• **Short problem**
Arrange the lines from the one containing "Mask anything matching '<item>right" through the end of the items as a JSON list of strings, with one string per line and blank lines omitted. Leave the pictures out of the answer.

• **Excerpt from a dataset**
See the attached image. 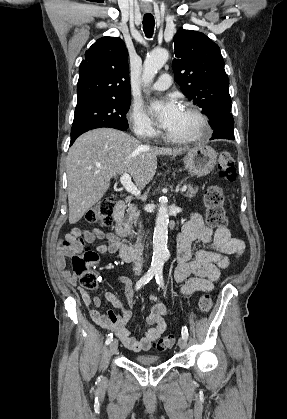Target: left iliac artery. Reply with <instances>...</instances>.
<instances>
[{"instance_id":"left-iliac-artery-1","label":"left iliac artery","mask_w":287,"mask_h":419,"mask_svg":"<svg viewBox=\"0 0 287 419\" xmlns=\"http://www.w3.org/2000/svg\"><path fill=\"white\" fill-rule=\"evenodd\" d=\"M155 279H156L157 284L164 289V279H163L162 270H157V272L155 274ZM181 333H182V337L187 340L188 339V330H187L186 327L182 328Z\"/></svg>"}]
</instances>
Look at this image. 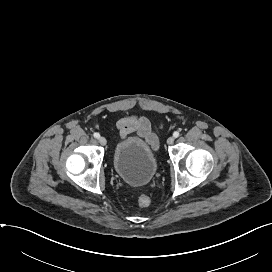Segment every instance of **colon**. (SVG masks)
<instances>
[{"label": "colon", "mask_w": 272, "mask_h": 272, "mask_svg": "<svg viewBox=\"0 0 272 272\" xmlns=\"http://www.w3.org/2000/svg\"><path fill=\"white\" fill-rule=\"evenodd\" d=\"M137 203L140 207H147L150 204V199L147 195H140L137 199Z\"/></svg>", "instance_id": "5ec220e1"}]
</instances>
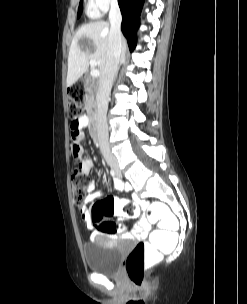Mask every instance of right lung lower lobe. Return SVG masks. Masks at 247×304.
Returning <instances> with one entry per match:
<instances>
[{
    "mask_svg": "<svg viewBox=\"0 0 247 304\" xmlns=\"http://www.w3.org/2000/svg\"><path fill=\"white\" fill-rule=\"evenodd\" d=\"M118 3L122 14L121 30L127 38L130 50L133 51L144 0H118Z\"/></svg>",
    "mask_w": 247,
    "mask_h": 304,
    "instance_id": "98d812e1",
    "label": "right lung lower lobe"
}]
</instances>
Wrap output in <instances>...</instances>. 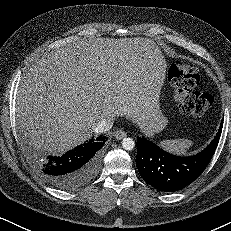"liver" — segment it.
Returning a JSON list of instances; mask_svg holds the SVG:
<instances>
[{"instance_id":"liver-1","label":"liver","mask_w":231,"mask_h":231,"mask_svg":"<svg viewBox=\"0 0 231 231\" xmlns=\"http://www.w3.org/2000/svg\"><path fill=\"white\" fill-rule=\"evenodd\" d=\"M166 62L148 38H96L49 52L23 75L21 131L37 149L62 154L90 139L102 120L125 116L145 133L163 117Z\"/></svg>"}]
</instances>
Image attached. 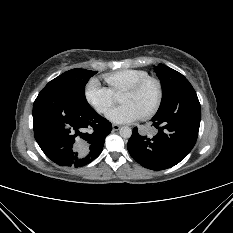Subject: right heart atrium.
I'll return each mask as SVG.
<instances>
[{
	"instance_id": "right-heart-atrium-1",
	"label": "right heart atrium",
	"mask_w": 233,
	"mask_h": 233,
	"mask_svg": "<svg viewBox=\"0 0 233 233\" xmlns=\"http://www.w3.org/2000/svg\"><path fill=\"white\" fill-rule=\"evenodd\" d=\"M85 99L99 114H105L114 103L113 92L100 85L97 79H91L85 86Z\"/></svg>"
}]
</instances>
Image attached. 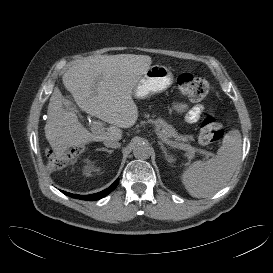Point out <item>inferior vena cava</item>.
I'll use <instances>...</instances> for the list:
<instances>
[{"label": "inferior vena cava", "instance_id": "1", "mask_svg": "<svg viewBox=\"0 0 273 273\" xmlns=\"http://www.w3.org/2000/svg\"><path fill=\"white\" fill-rule=\"evenodd\" d=\"M104 145L106 147H111V148H119L121 146V144L119 143L118 140L114 139V138H106L104 140Z\"/></svg>", "mask_w": 273, "mask_h": 273}]
</instances>
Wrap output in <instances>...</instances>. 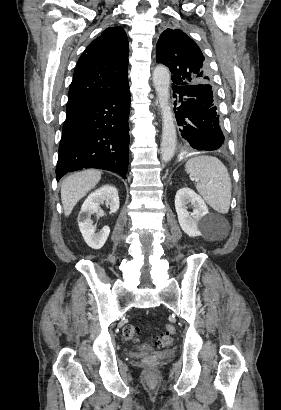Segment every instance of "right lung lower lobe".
<instances>
[{
  "label": "right lung lower lobe",
  "mask_w": 281,
  "mask_h": 410,
  "mask_svg": "<svg viewBox=\"0 0 281 410\" xmlns=\"http://www.w3.org/2000/svg\"><path fill=\"white\" fill-rule=\"evenodd\" d=\"M129 112L128 85L67 111L59 145L57 181L82 168L114 171L126 178Z\"/></svg>",
  "instance_id": "1"
}]
</instances>
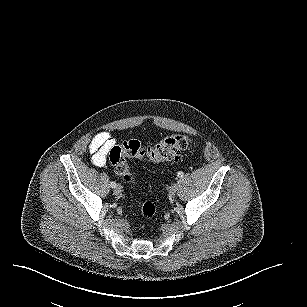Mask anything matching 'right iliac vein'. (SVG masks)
I'll return each mask as SVG.
<instances>
[{
	"label": "right iliac vein",
	"mask_w": 307,
	"mask_h": 307,
	"mask_svg": "<svg viewBox=\"0 0 307 307\" xmlns=\"http://www.w3.org/2000/svg\"><path fill=\"white\" fill-rule=\"evenodd\" d=\"M122 187L120 185H117L115 188H114V193L115 195H121L122 194Z\"/></svg>",
	"instance_id": "1"
}]
</instances>
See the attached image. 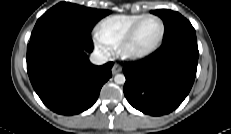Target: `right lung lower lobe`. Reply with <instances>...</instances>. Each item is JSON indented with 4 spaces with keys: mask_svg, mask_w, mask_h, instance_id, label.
<instances>
[{
    "mask_svg": "<svg viewBox=\"0 0 231 134\" xmlns=\"http://www.w3.org/2000/svg\"><path fill=\"white\" fill-rule=\"evenodd\" d=\"M88 34L65 24H49L31 34L27 71L35 92L52 111L74 115L90 108L112 76L113 62L90 63Z\"/></svg>",
    "mask_w": 231,
    "mask_h": 134,
    "instance_id": "right-lung-lower-lobe-1",
    "label": "right lung lower lobe"
}]
</instances>
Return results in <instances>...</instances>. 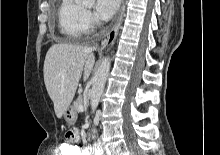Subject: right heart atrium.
Here are the masks:
<instances>
[{"instance_id": "obj_1", "label": "right heart atrium", "mask_w": 220, "mask_h": 155, "mask_svg": "<svg viewBox=\"0 0 220 155\" xmlns=\"http://www.w3.org/2000/svg\"><path fill=\"white\" fill-rule=\"evenodd\" d=\"M85 19L88 29H93L99 23L98 17L90 11L86 12Z\"/></svg>"}]
</instances>
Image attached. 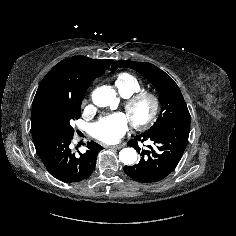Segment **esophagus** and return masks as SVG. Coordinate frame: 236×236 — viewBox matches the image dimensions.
Listing matches in <instances>:
<instances>
[{
    "label": "esophagus",
    "mask_w": 236,
    "mask_h": 236,
    "mask_svg": "<svg viewBox=\"0 0 236 236\" xmlns=\"http://www.w3.org/2000/svg\"><path fill=\"white\" fill-rule=\"evenodd\" d=\"M107 148L120 149L122 145L106 146Z\"/></svg>",
    "instance_id": "1"
}]
</instances>
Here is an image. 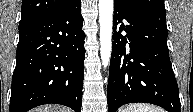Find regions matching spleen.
Here are the masks:
<instances>
[{
    "mask_svg": "<svg viewBox=\"0 0 193 112\" xmlns=\"http://www.w3.org/2000/svg\"><path fill=\"white\" fill-rule=\"evenodd\" d=\"M123 112H163V110L148 104H131Z\"/></svg>",
    "mask_w": 193,
    "mask_h": 112,
    "instance_id": "3e777b00",
    "label": "spleen"
}]
</instances>
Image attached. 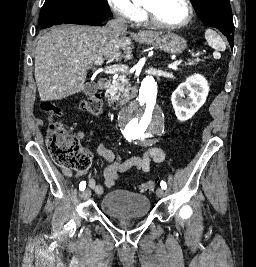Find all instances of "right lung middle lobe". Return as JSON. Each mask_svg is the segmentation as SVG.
Returning <instances> with one entry per match:
<instances>
[{
    "mask_svg": "<svg viewBox=\"0 0 256 267\" xmlns=\"http://www.w3.org/2000/svg\"><path fill=\"white\" fill-rule=\"evenodd\" d=\"M106 19L112 16L107 0H45L39 16V24L72 17Z\"/></svg>",
    "mask_w": 256,
    "mask_h": 267,
    "instance_id": "obj_1",
    "label": "right lung middle lobe"
}]
</instances>
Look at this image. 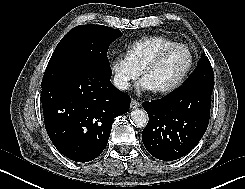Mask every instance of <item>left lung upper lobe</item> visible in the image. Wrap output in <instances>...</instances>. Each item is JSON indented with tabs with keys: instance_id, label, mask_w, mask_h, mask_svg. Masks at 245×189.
I'll return each mask as SVG.
<instances>
[{
	"instance_id": "left-lung-upper-lobe-1",
	"label": "left lung upper lobe",
	"mask_w": 245,
	"mask_h": 189,
	"mask_svg": "<svg viewBox=\"0 0 245 189\" xmlns=\"http://www.w3.org/2000/svg\"><path fill=\"white\" fill-rule=\"evenodd\" d=\"M202 83L214 87L213 69L209 59L203 53L198 65L191 76L186 80L185 84Z\"/></svg>"
}]
</instances>
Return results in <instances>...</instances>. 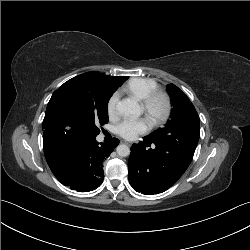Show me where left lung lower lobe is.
<instances>
[{
	"label": "left lung lower lobe",
	"instance_id": "left-lung-lower-lobe-1",
	"mask_svg": "<svg viewBox=\"0 0 250 250\" xmlns=\"http://www.w3.org/2000/svg\"><path fill=\"white\" fill-rule=\"evenodd\" d=\"M199 137V128H194L171 137L146 136L133 144L128 161L130 185L145 195L169 189L191 163Z\"/></svg>",
	"mask_w": 250,
	"mask_h": 250
}]
</instances>
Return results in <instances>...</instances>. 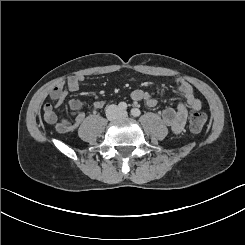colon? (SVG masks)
<instances>
[{"instance_id":"colon-1","label":"colon","mask_w":245,"mask_h":245,"mask_svg":"<svg viewBox=\"0 0 245 245\" xmlns=\"http://www.w3.org/2000/svg\"><path fill=\"white\" fill-rule=\"evenodd\" d=\"M207 121V116L203 112L193 111L189 117V128L193 132H199L203 129Z\"/></svg>"}]
</instances>
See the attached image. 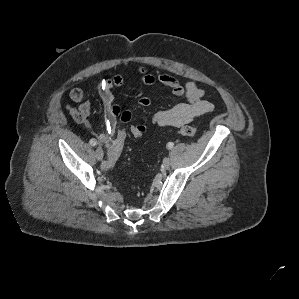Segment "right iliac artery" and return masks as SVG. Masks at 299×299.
Here are the masks:
<instances>
[{
  "label": "right iliac artery",
  "mask_w": 299,
  "mask_h": 299,
  "mask_svg": "<svg viewBox=\"0 0 299 299\" xmlns=\"http://www.w3.org/2000/svg\"><path fill=\"white\" fill-rule=\"evenodd\" d=\"M89 143H90V145H92V146H96V145H97V141H96L95 139H91V140L89 141Z\"/></svg>",
  "instance_id": "1"
}]
</instances>
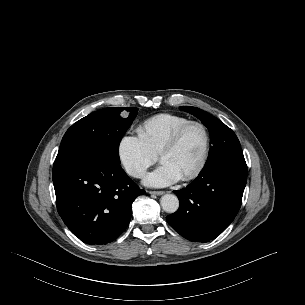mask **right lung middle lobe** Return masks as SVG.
I'll return each instance as SVG.
<instances>
[{
  "label": "right lung middle lobe",
  "instance_id": "right-lung-middle-lobe-1",
  "mask_svg": "<svg viewBox=\"0 0 305 305\" xmlns=\"http://www.w3.org/2000/svg\"><path fill=\"white\" fill-rule=\"evenodd\" d=\"M129 113L127 118L120 116ZM137 108L111 107L95 111L74 123L65 133L55 160L94 154L119 165V143L137 115Z\"/></svg>",
  "mask_w": 305,
  "mask_h": 305
}]
</instances>
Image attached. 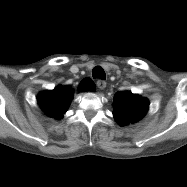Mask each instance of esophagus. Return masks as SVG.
<instances>
[{
  "label": "esophagus",
  "instance_id": "esophagus-1",
  "mask_svg": "<svg viewBox=\"0 0 187 187\" xmlns=\"http://www.w3.org/2000/svg\"><path fill=\"white\" fill-rule=\"evenodd\" d=\"M96 85L97 87L100 89V90H103L105 87H106V82L104 80H98L96 82Z\"/></svg>",
  "mask_w": 187,
  "mask_h": 187
}]
</instances>
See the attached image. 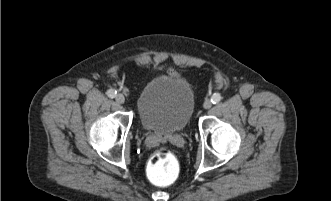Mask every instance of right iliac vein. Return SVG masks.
Segmentation results:
<instances>
[{
  "mask_svg": "<svg viewBox=\"0 0 331 201\" xmlns=\"http://www.w3.org/2000/svg\"><path fill=\"white\" fill-rule=\"evenodd\" d=\"M115 100L118 104H123L125 102V97L122 94H117Z\"/></svg>",
  "mask_w": 331,
  "mask_h": 201,
  "instance_id": "63e3f726",
  "label": "right iliac vein"
}]
</instances>
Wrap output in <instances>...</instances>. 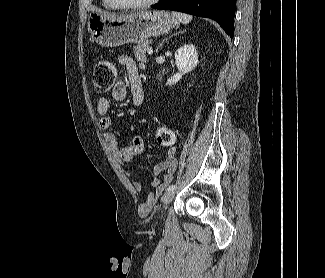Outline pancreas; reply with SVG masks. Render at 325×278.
Returning a JSON list of instances; mask_svg holds the SVG:
<instances>
[{
	"label": "pancreas",
	"instance_id": "1",
	"mask_svg": "<svg viewBox=\"0 0 325 278\" xmlns=\"http://www.w3.org/2000/svg\"><path fill=\"white\" fill-rule=\"evenodd\" d=\"M150 44H151V41L146 40L143 43L134 46L133 53L137 60H139L141 62L147 61L146 53H147V49L150 48Z\"/></svg>",
	"mask_w": 325,
	"mask_h": 278
}]
</instances>
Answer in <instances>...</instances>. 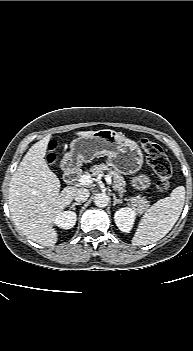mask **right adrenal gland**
I'll use <instances>...</instances> for the list:
<instances>
[{
    "mask_svg": "<svg viewBox=\"0 0 193 351\" xmlns=\"http://www.w3.org/2000/svg\"><path fill=\"white\" fill-rule=\"evenodd\" d=\"M76 205H81V202H74L72 205H71V209L75 210V206Z\"/></svg>",
    "mask_w": 193,
    "mask_h": 351,
    "instance_id": "obj_1",
    "label": "right adrenal gland"
}]
</instances>
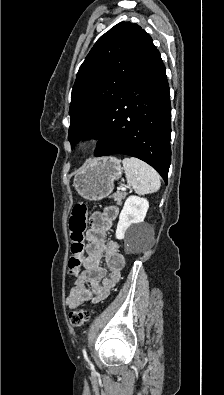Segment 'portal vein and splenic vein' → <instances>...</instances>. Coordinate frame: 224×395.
I'll list each match as a JSON object with an SVG mask.
<instances>
[{"instance_id":"18ae733b","label":"portal vein and splenic vein","mask_w":224,"mask_h":395,"mask_svg":"<svg viewBox=\"0 0 224 395\" xmlns=\"http://www.w3.org/2000/svg\"><path fill=\"white\" fill-rule=\"evenodd\" d=\"M120 190H122V191H125V190H126V188H124V187H121V188H120Z\"/></svg>"}]
</instances>
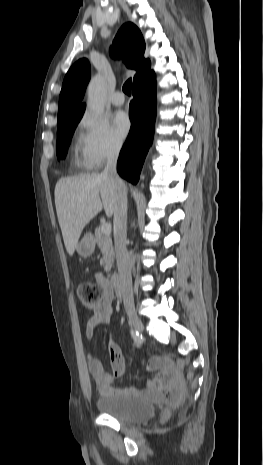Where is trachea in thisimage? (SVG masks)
<instances>
[{"label": "trachea", "instance_id": "1", "mask_svg": "<svg viewBox=\"0 0 263 465\" xmlns=\"http://www.w3.org/2000/svg\"><path fill=\"white\" fill-rule=\"evenodd\" d=\"M131 84H132V80L128 79L123 85V91L127 95H131Z\"/></svg>", "mask_w": 263, "mask_h": 465}]
</instances>
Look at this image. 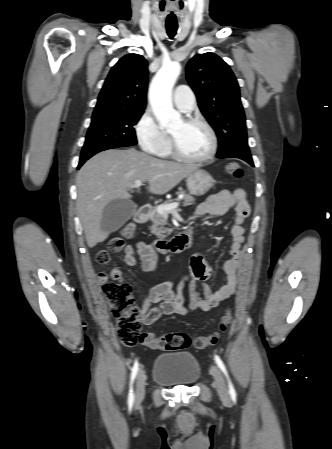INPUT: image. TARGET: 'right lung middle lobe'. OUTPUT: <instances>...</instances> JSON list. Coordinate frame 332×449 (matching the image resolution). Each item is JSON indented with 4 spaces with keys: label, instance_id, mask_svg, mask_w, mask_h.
I'll return each mask as SVG.
<instances>
[{
    "label": "right lung middle lobe",
    "instance_id": "1",
    "mask_svg": "<svg viewBox=\"0 0 332 449\" xmlns=\"http://www.w3.org/2000/svg\"><path fill=\"white\" fill-rule=\"evenodd\" d=\"M144 111H116L93 114L82 154L106 146H132L137 144L134 125Z\"/></svg>",
    "mask_w": 332,
    "mask_h": 449
}]
</instances>
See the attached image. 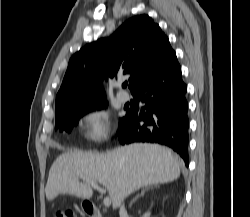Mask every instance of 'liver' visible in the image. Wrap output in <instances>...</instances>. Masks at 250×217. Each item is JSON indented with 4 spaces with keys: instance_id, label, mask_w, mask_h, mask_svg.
I'll return each mask as SVG.
<instances>
[{
    "instance_id": "6515ba94",
    "label": "liver",
    "mask_w": 250,
    "mask_h": 217,
    "mask_svg": "<svg viewBox=\"0 0 250 217\" xmlns=\"http://www.w3.org/2000/svg\"><path fill=\"white\" fill-rule=\"evenodd\" d=\"M180 176L179 160L164 146L134 143L105 154L70 151L61 154L51 166L45 188L48 201L59 194L89 199L93 190L79 178H89L108 191L113 208L139 190L152 184L168 183Z\"/></svg>"
}]
</instances>
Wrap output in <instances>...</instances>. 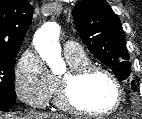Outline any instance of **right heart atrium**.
Segmentation results:
<instances>
[{"mask_svg":"<svg viewBox=\"0 0 142 119\" xmlns=\"http://www.w3.org/2000/svg\"><path fill=\"white\" fill-rule=\"evenodd\" d=\"M14 86L23 102L34 107L48 104L53 92V78L35 52L27 50L20 57L15 69Z\"/></svg>","mask_w":142,"mask_h":119,"instance_id":"d8ad5b80","label":"right heart atrium"}]
</instances>
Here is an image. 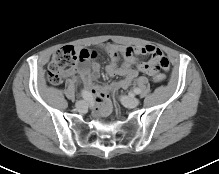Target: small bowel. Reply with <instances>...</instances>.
<instances>
[{
    "label": "small bowel",
    "mask_w": 219,
    "mask_h": 174,
    "mask_svg": "<svg viewBox=\"0 0 219 174\" xmlns=\"http://www.w3.org/2000/svg\"><path fill=\"white\" fill-rule=\"evenodd\" d=\"M102 49L109 55L111 59L110 64L106 67L107 74L110 76H124L123 79L113 82L106 87H99L94 84V80L97 78L100 72L99 63L93 61L89 65L87 60L91 56V53L85 49L78 51L82 54L88 55V57L82 59L81 65L78 69V76L83 84L89 88L91 97H93L95 101L98 110L97 114L99 116H106L111 111L109 103L106 102L107 96L119 87H129L139 72L153 76L154 72L158 71V69H169V61L167 56L152 45L131 46L121 44H106L102 46ZM138 55H150L151 63L142 64L136 68L135 65L137 64ZM120 57L123 58V63L121 65L118 64Z\"/></svg>",
    "instance_id": "c3829d8e"
}]
</instances>
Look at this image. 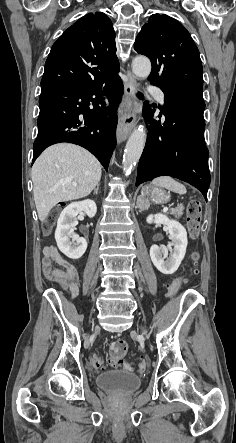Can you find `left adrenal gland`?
Wrapping results in <instances>:
<instances>
[{"mask_svg": "<svg viewBox=\"0 0 236 443\" xmlns=\"http://www.w3.org/2000/svg\"><path fill=\"white\" fill-rule=\"evenodd\" d=\"M137 207L141 210V211H143L145 208H144V206L138 201L137 202Z\"/></svg>", "mask_w": 236, "mask_h": 443, "instance_id": "1", "label": "left adrenal gland"}]
</instances>
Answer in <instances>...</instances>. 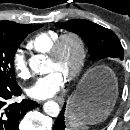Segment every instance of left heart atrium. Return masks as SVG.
<instances>
[{"instance_id": "39dd6f15", "label": "left heart atrium", "mask_w": 130, "mask_h": 130, "mask_svg": "<svg viewBox=\"0 0 130 130\" xmlns=\"http://www.w3.org/2000/svg\"><path fill=\"white\" fill-rule=\"evenodd\" d=\"M65 82V76L56 69L50 70L46 75L39 77L27 89V94L37 100L53 97L58 93Z\"/></svg>"}]
</instances>
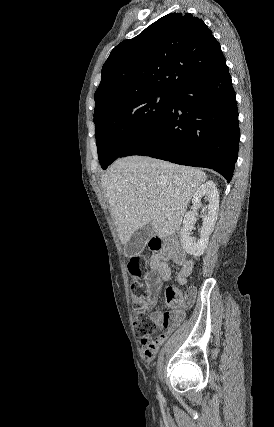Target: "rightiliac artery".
<instances>
[{"instance_id":"1","label":"right iliac artery","mask_w":274,"mask_h":427,"mask_svg":"<svg viewBox=\"0 0 274 427\" xmlns=\"http://www.w3.org/2000/svg\"><path fill=\"white\" fill-rule=\"evenodd\" d=\"M157 392H158V397L161 399L162 398V395H161V392H160V390H159V387L157 386Z\"/></svg>"}]
</instances>
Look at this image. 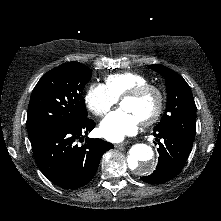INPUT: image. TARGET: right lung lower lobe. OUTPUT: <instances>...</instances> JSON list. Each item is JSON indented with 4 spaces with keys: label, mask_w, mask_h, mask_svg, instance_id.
<instances>
[{
    "label": "right lung lower lobe",
    "mask_w": 221,
    "mask_h": 221,
    "mask_svg": "<svg viewBox=\"0 0 221 221\" xmlns=\"http://www.w3.org/2000/svg\"><path fill=\"white\" fill-rule=\"evenodd\" d=\"M94 127L95 122L85 117L68 127L47 130L30 138L35 161L51 182L62 188L77 189L93 179L102 155L113 148L109 142L88 137L84 145L76 144Z\"/></svg>",
    "instance_id": "98d812e1"
}]
</instances>
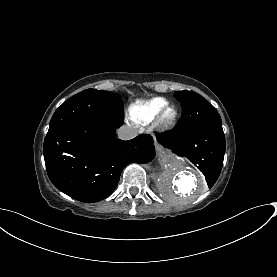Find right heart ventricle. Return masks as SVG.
<instances>
[{
  "label": "right heart ventricle",
  "instance_id": "1",
  "mask_svg": "<svg viewBox=\"0 0 277 277\" xmlns=\"http://www.w3.org/2000/svg\"><path fill=\"white\" fill-rule=\"evenodd\" d=\"M168 104L165 98L158 97L149 101H137L127 109V118L137 124H148L152 122L159 109Z\"/></svg>",
  "mask_w": 277,
  "mask_h": 277
}]
</instances>
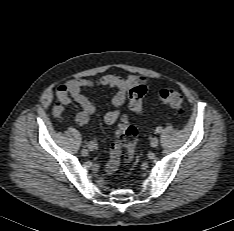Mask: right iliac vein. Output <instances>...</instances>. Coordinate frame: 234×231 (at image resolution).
Here are the masks:
<instances>
[{"mask_svg": "<svg viewBox=\"0 0 234 231\" xmlns=\"http://www.w3.org/2000/svg\"><path fill=\"white\" fill-rule=\"evenodd\" d=\"M88 150L87 149H83L82 151H81V154L83 155V156H87L88 155Z\"/></svg>", "mask_w": 234, "mask_h": 231, "instance_id": "1", "label": "right iliac vein"}]
</instances>
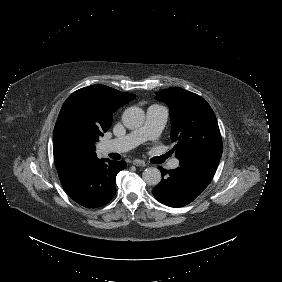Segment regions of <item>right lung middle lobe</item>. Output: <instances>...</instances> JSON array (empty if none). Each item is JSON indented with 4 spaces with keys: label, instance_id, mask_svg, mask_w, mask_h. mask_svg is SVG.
<instances>
[{
    "label": "right lung middle lobe",
    "instance_id": "1",
    "mask_svg": "<svg viewBox=\"0 0 282 282\" xmlns=\"http://www.w3.org/2000/svg\"><path fill=\"white\" fill-rule=\"evenodd\" d=\"M86 135H87V136H90V137H93V138H95V139L97 140V137H96V135H94V134L86 133Z\"/></svg>",
    "mask_w": 282,
    "mask_h": 282
}]
</instances>
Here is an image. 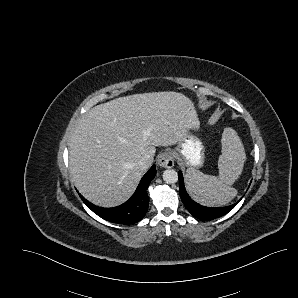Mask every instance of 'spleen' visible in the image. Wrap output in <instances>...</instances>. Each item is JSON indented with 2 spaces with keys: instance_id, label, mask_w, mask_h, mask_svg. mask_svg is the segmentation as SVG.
I'll return each mask as SVG.
<instances>
[{
  "instance_id": "obj_1",
  "label": "spleen",
  "mask_w": 298,
  "mask_h": 298,
  "mask_svg": "<svg viewBox=\"0 0 298 298\" xmlns=\"http://www.w3.org/2000/svg\"><path fill=\"white\" fill-rule=\"evenodd\" d=\"M221 146L218 176L206 175L193 168L185 173L188 194L202 206H225L238 195L233 186L241 178L247 161L245 145L238 131L227 126L223 128Z\"/></svg>"
}]
</instances>
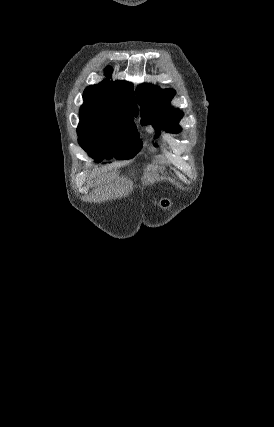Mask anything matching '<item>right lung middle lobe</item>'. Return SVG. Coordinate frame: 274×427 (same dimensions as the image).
<instances>
[{
    "label": "right lung middle lobe",
    "mask_w": 274,
    "mask_h": 427,
    "mask_svg": "<svg viewBox=\"0 0 274 427\" xmlns=\"http://www.w3.org/2000/svg\"><path fill=\"white\" fill-rule=\"evenodd\" d=\"M79 116V144L97 162L112 157L131 159L141 150L142 143L133 122L136 114L106 112Z\"/></svg>",
    "instance_id": "dd1d6c3e"
}]
</instances>
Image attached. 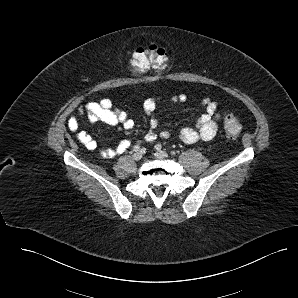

• **Final result**
[
  "Mask anything matching '<item>right lung middle lobe</item>'. Return SVG. Coordinate frame: 274×427 (same dimensions as the image).",
  "<instances>",
  "[{",
  "    \"label\": \"right lung middle lobe\",",
  "    \"mask_w\": 274,",
  "    \"mask_h\": 427,",
  "    \"mask_svg\": \"<svg viewBox=\\\"0 0 274 427\\\" xmlns=\\\"http://www.w3.org/2000/svg\\\"><path fill=\\\"white\\\" fill-rule=\\\"evenodd\\\" d=\\\"M79 116V144L97 162L112 157L131 159L141 150L142 143L133 122L136 114L106 112Z\\\"/></svg>\",",
  "    \"instance_id\": \"dd1d6c3e\"",
  "}]",
  "</instances>",
  "Image attached. "
]